Tuesday, January 14, 2014

Walls.

There is a "blue wall of silence" in America that...inhibits police officers from implicating other police officers. The Mafia "inhibits" ratting by more persuasive means. In the investigating that I did into Bian Zhongyun's murder I thought frequently of the police blue wall of silence. I had such a case. An officer fractured the skull of a handcuffed woman with his nightstick. It happened in broad daylight. It happened at the end of a horrific police car chase in which officers were injured and their vehicles damaged. It could not have been a more favorable case for an identification. But no police officer would say who did it. "I was a couple of car lengths away;" "I wasn't looking." In every manner one can imagine, there was a reason why the officers couldn't id. They all could have id'd. It was the blue wall of silence. I knew who did it. But I needed whatcha call "evidence." Never did get it.

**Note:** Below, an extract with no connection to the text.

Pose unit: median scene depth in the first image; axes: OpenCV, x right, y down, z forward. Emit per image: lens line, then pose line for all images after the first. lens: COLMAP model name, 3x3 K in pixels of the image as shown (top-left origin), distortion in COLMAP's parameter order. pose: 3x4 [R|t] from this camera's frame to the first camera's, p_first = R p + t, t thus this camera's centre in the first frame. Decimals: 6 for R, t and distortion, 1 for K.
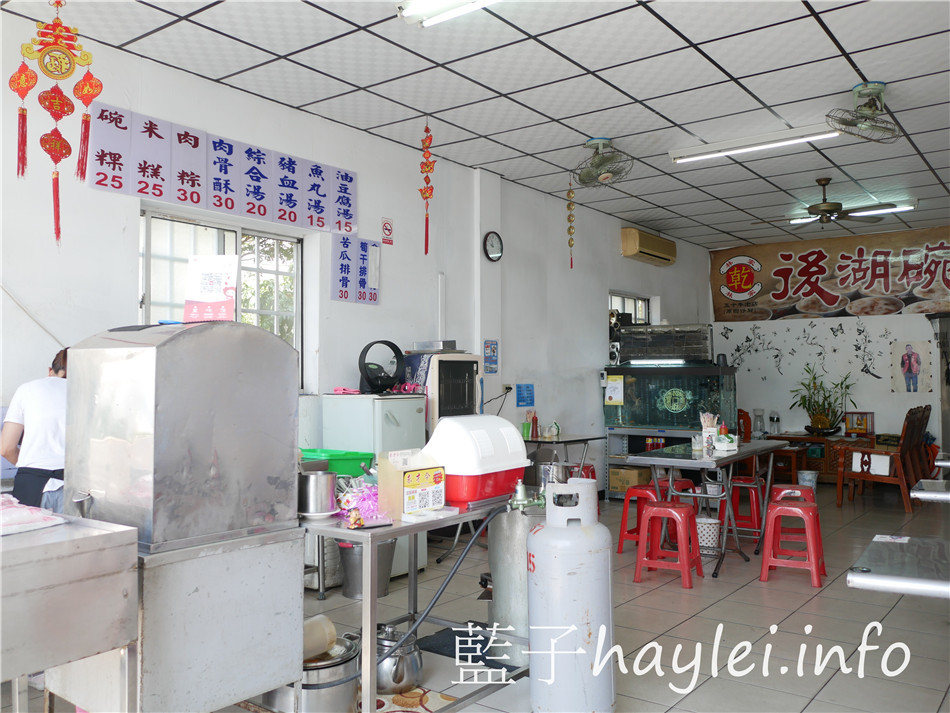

Like that police case, the Passion of Bian Zhongyun was witnessed by dozens, perhaps hundreds. Broad daylight, too. Period of hours. Perpetrators known to the witnesses. I have never heard of a murder committed in front of witnesses who had such "theater seats." There are dozens, or hundreds, of girls at that school who saw those who beat Bian Zhongyun to death. Jung Jang told me one time "Everybody in China knows Song Binbin was involved." I honestly do not think she was, not "involved" in the sense of throwing a punch. However I would agree 100% with Ms. Chang if the statement were just slightly different: "Everybody in China knows who did it."

To bring these two strands together, it may be, it may be, that it is easier in these cultures of silence to confess than to "rat." Especially in China where there is no threat of prosecution. My friend Zhou did!  I was able to identify one act of violence that Song Binbin could be held legally responsible for. She led some Red Guards into a house, they were "Smashing the Four Olds," and one of the guys with Song punched the man so hard in the chest that it knocked him down. Song as leader approved and had a "fierce" look on her face. Under those facts Song would be guilty of burglary and held responsible for the punch as a "principal." Maybe Song could admit that.

There is one person I was able to identify in print as having laid a hand on Bian. Maybe Liu Tingting could admit to that.

A thousand confessions, a million, nobody implicating anybody else. Maybe individual Chinese could do that.